## Text section
• • • • • • •
July 13, 2010 at 6:27 am
Or even:
WHILE EXISTS
(
SELECT *
FROM #EventPersonInfo
WHERE app_id IS NULL
)
BEGIN
-- Get a new random number
SET @temp = ABS(CHECKSUM(NEWID()));
-- Do the update
UPDATE TOP (1)
#EventPersonInfo
SET app_id = @temp
WHERE app_id IS NULL
AND NOT EXISTS
(
SELECT *
FROM #EventPersonInfo WITH (UPDLOCK, HOLDLOCK)
WHERE app_id = @temp
);
END;
Paul White
SQLPerformance.com
SQLkiwi blog
@SQL_Kiwi
July 13, 2010 at 6:40 am
Beyond the call of duty Paul 😉
July 13, 2010 at 8:54 am
Nice, Paul. I assume those are provided for testing, or other solutions and not for this problem. It's overkill and inefficient for what the OP is trying to accomplish here.
July 13, 2010 at 9:05 am
You didn't get. It is just a joke!
You should: Ha! Ha! Ha!
Am I right?
If not, I have some even better solution. It will use multiple temp tables, few CTE's, Jeff favoured "quirky update" techique and, of course couple of loops and couple of cursors (possible three)!
Do you want to see it?
😀
July 13, 2010 at 9:10 am
Steve Jones - Editor (7/13/2010)
Nice, Paul. I assume those are provided for testing, or other solutions and not for this problem.
No.
It's overkill and inefficient for what the OP is trying to accomplish here.
Thanks for your opinion.
Paul White
SQLPerformance.com
SQLkiwi blog
@SQL_Kiwi
July 13, 2010 at 9:21 am
Eugene Elutin (7/13/2010)
You didn't get. It is just a joke! You should: Ha! Ha! Ha! Am I right?
Not entirely, but I can see why you would say that.
Nobody here (except Tasnim) has enough information to say how this problem could best be solved. It may be, for example, that the design cannot be changed, and a random number must indeed be generated for rows that currently contain NULL.
It may also be that the table only contains a few hundred rows and is read-only except for an overnight (off-line) batch process. We just don't know.
Rather than just join in with the predictable "your design is wrong, you need to write a set-based solution" response, I decided to show a couple of examples of row-by-row processing code, incorporating some of the features that would be required to make it robust and suitable for concurrent processing.
If I get feedback from Tasnim, I might go on to explain how my code shows that row-by-row processing can get quite complex, and will usually not perform adequately. The thread might then lead on to be an interesting and positive learning experience. It could happen.
That said, if the requirement is to add 'n' new unique random positive integers to replace an unknown number of NULLs, the set-based solutions are non-trivial too, and may not perform any better.
Notwithstanding Steve's attitude, I intend to pick back up on the theme tomorrow.
Paul
Paul White
SQLPerformance.com
SQLkiwi blog
@SQL_Kiwi
July 13, 2010 at 9:31 am
Paul White NZ (7/13/2010)
...the set-based solutions are non-trivial too, and may not perform any better.
...
You are absoultely right. Actually, strictly speaking, it is impossible to guarantee absolute uniqueness in a set-based solution.
You will need still check for duplicates. Basically, any such solution will contain some sort of loop. In one of the recent posts I have explained some OP how to generate set of random numbers:
Some thing along the lines:
1. GENERATE SET OF RANDOM NUMBERS
2. CHECK THE GENERATED SET FOR DUPLICATES
3. IF NOT FOUND THEN EXIT
ELSE:
REGENERATE RANDOM NUMBERS FOR DUPLICTES ONLY
AND GOTO STEP 2
Post #945594 in http://www.sqlservercentral.com/Forums/Topic945541-338-1.aspx
Actually, RAND([base]) can be replaced with manipulation on NEWID() as explained in the futher posts on the above topic.
• • • • • • •
## Task set
1) State whether each statement agrees with the forum thread on random numbers above. Give yes or no for each, and quote the deciding words from the thread: (a) The loop draws each new random number with ABS(CHECKSUM(NEWID())); (b) the post from July 13, 2010 at 9:21 am says set-based solutions will certainly outperform row-by-row processing; (c) the post from July 13, 2010 at 9:31 am says absolute uniqueness can be guaranteed in a set-based solution.
2) Continue the forum thread on random numbers above, starting after its final post.
• • • • • • •
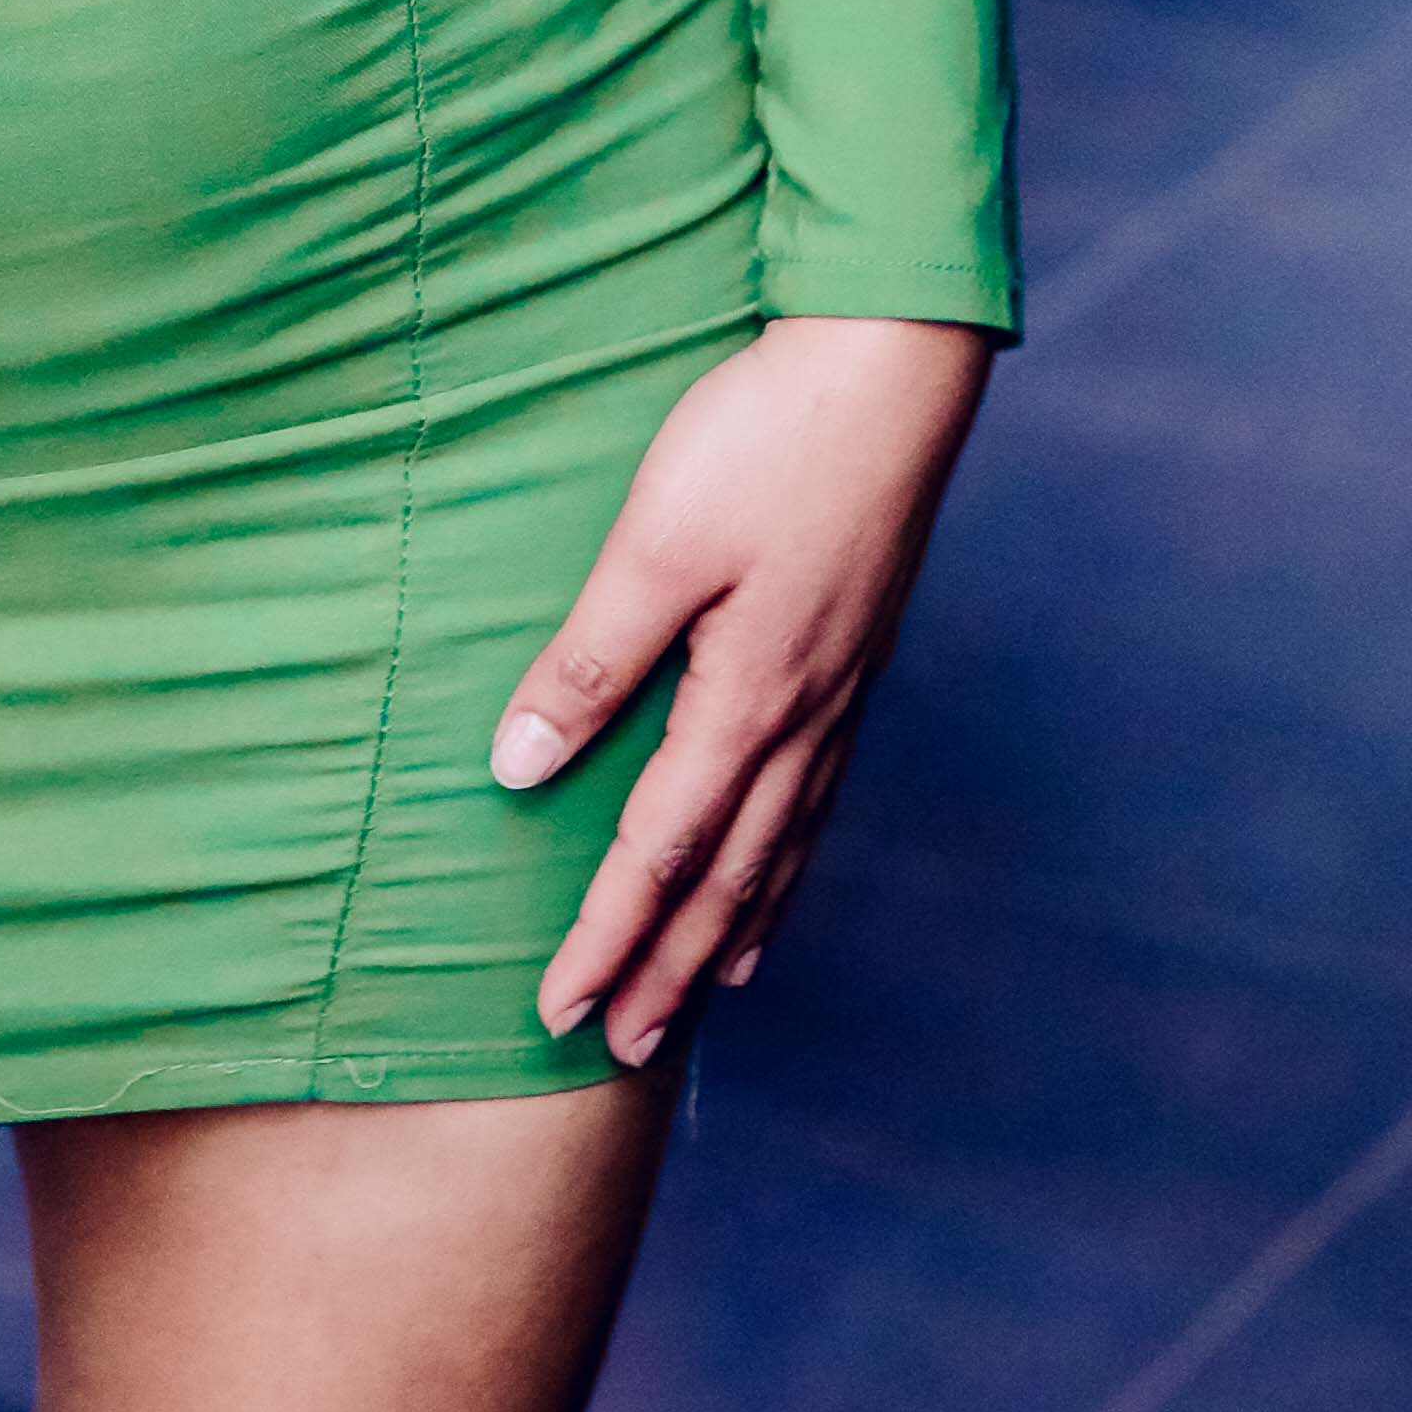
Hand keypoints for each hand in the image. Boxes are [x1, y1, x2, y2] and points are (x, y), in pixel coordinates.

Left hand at [490, 318, 992, 1071]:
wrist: (890, 365)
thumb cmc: (764, 437)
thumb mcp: (655, 543)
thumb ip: (590, 659)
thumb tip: (520, 766)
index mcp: (747, 699)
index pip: (658, 852)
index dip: (606, 937)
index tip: (557, 1010)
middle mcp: (804, 716)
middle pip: (727, 877)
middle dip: (668, 966)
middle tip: (620, 1046)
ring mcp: (841, 689)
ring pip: (781, 844)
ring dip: (733, 925)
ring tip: (705, 990)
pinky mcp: (856, 652)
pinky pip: (817, 793)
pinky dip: (789, 855)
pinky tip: (779, 860)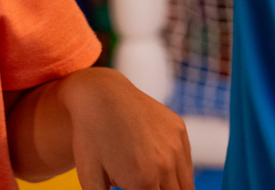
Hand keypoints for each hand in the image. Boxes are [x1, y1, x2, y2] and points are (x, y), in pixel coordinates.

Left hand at [58, 68, 192, 189]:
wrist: (98, 93)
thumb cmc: (90, 138)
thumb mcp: (89, 178)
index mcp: (143, 181)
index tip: (133, 189)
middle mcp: (166, 164)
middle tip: (141, 184)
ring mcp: (176, 146)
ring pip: (185, 186)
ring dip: (169, 189)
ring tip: (145, 178)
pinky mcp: (180, 131)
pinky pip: (185, 163)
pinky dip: (175, 171)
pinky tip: (152, 162)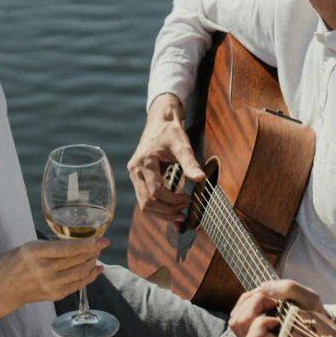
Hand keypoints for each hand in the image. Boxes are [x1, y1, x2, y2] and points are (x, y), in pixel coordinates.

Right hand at [0, 238, 108, 313]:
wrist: (3, 289)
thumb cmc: (13, 263)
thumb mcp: (28, 247)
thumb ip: (50, 246)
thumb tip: (77, 243)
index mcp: (34, 252)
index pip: (68, 249)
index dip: (88, 244)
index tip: (102, 240)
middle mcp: (44, 269)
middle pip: (77, 260)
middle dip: (93, 252)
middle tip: (100, 245)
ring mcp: (50, 284)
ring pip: (80, 272)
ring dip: (92, 263)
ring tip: (96, 255)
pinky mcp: (55, 295)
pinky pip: (78, 285)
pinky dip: (90, 276)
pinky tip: (95, 269)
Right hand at [127, 93, 204, 221]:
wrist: (159, 121)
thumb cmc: (171, 132)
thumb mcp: (182, 145)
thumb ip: (190, 163)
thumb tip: (201, 179)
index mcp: (144, 162)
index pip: (156, 191)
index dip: (173, 200)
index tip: (189, 199)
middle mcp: (135, 170)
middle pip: (147, 202)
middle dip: (167, 211)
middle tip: (185, 212)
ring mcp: (134, 175)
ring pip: (143, 204)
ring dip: (162, 213)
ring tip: (179, 215)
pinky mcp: (137, 177)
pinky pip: (144, 199)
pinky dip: (158, 207)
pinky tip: (171, 210)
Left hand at [228, 280, 322, 336]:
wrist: (312, 324)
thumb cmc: (312, 314)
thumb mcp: (309, 299)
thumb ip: (289, 289)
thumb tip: (263, 289)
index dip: (262, 319)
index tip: (279, 312)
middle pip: (240, 324)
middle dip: (254, 302)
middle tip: (273, 300)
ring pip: (234, 321)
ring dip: (248, 303)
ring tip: (267, 301)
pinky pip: (234, 320)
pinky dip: (245, 306)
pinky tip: (261, 306)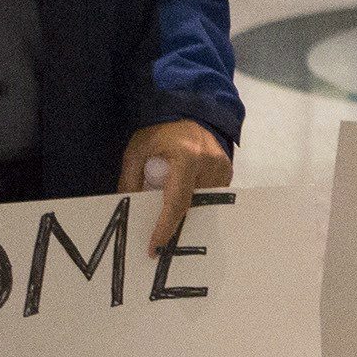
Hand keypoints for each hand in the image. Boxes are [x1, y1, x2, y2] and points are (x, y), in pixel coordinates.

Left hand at [119, 118, 232, 254]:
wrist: (188, 109)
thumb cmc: (159, 130)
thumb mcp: (137, 150)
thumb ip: (131, 179)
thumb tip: (128, 210)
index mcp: (186, 156)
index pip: (177, 201)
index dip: (165, 227)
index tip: (154, 247)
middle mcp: (209, 163)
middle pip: (192, 206)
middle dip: (175, 224)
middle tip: (158, 240)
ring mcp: (222, 168)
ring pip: (203, 204)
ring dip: (186, 211)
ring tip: (171, 218)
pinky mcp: (228, 171)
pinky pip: (211, 196)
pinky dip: (196, 201)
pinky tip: (186, 202)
• • • • • • •
## Answers to the exercises
1)
(a) Yes: "SET @temp = ABS(CHECKSUM(NEWID()));"
(b) No: "the set-based solutions are non-trivial too, and may not perform any better."
(c) No: "it is impossible to guarantee absolute uniqueness in a set-based solution."

2)
July 13, 2010 at 9:44 am
Thanks, Eugene. I'm glad someone else appreciates the subtleties.
Paul White
SQLPerformance.com
SQLkiwi blog
@SQL_Kiwi
July 13, 2010 at 7:20 pm
Hi Everyone!
First of all let me take the time to thank all of you guys, Paul, Steve, Old hand for helping with my case here. Really appreciate it guys 🙂
To Paul: A few things for my table. I am a database programmer (a new one). My table will have some 90000+ rows and I need to maintain unique app_IDs for each of them. The table rows will increase gradually, so every time new rows are added, a unique app_ID should be generated. As stated previously, Identity column will solve the problem, but its not random and therefore the idea is not very robust.
I am C / C++ programmer and I have easily achieved such objectives with arrays (as tables) and rand() functions. Due to the if/else and while loops, in C and because I am familiar with it I could make robust code in C to get this job done. I have described the algorithm before and you all understood the right thing, just that I needed to get it done with unique random number instead of identity column style.
July 13, 2010 at 7:45 pm
tasnim.siddiqi (7/13/2010)
...To Paul: A few things for my table. I am a database programmer (a new one). My table will have some 90000+ rows and I need to maintain unique app_IDs for each of them. The table rows will increase gradually, so every time new rows are added, a unique app_ID should be generated. As stated previously, Identity column will solve the problem, but its not random and therefore the idea is not very robust.
I am C / C++ programmer and I have easily achieved such objectives with arrays (as tables) and rand() functions. Due to the if/else and while loops, in C and because I am familiar with it I could make robust code in C to get this job done. I have described the algorithm before and you all understood the right thing, just that I needed to get it done with unique random number instead of identity column style.
1. Thanks Lord, you are not former assembly programmer (as me, for example), otherwise you would want to implement something even more robust than c/c++. 😀
2. If you want to be a database programmer (specificaly T-SQL), you should learn how the thing should be properly done in T-SQL. Query language is not procedural - it based on absolutely different concept. But, even if it would be, just think a bit what you would end up with, if VB6.0 programmer would start coding in c++ using the practice of coding in VB6.0 and saying that he knows that they work in vb therefore he is going to use them in c++...
3. Could you please enlight us a bit about why and how the identity column in SQLServer is not robust enough? What particular aspect of using it worries you?
4. From what you described so far about your table, defining App_id as identity is a right design solution in SQLServer. There is nothing in your details, except the fact that you are c/c++ programmer and you like using random numbers in your c/c++ code, justifies using random number for app_id. You wil create headache for yourself and future developers.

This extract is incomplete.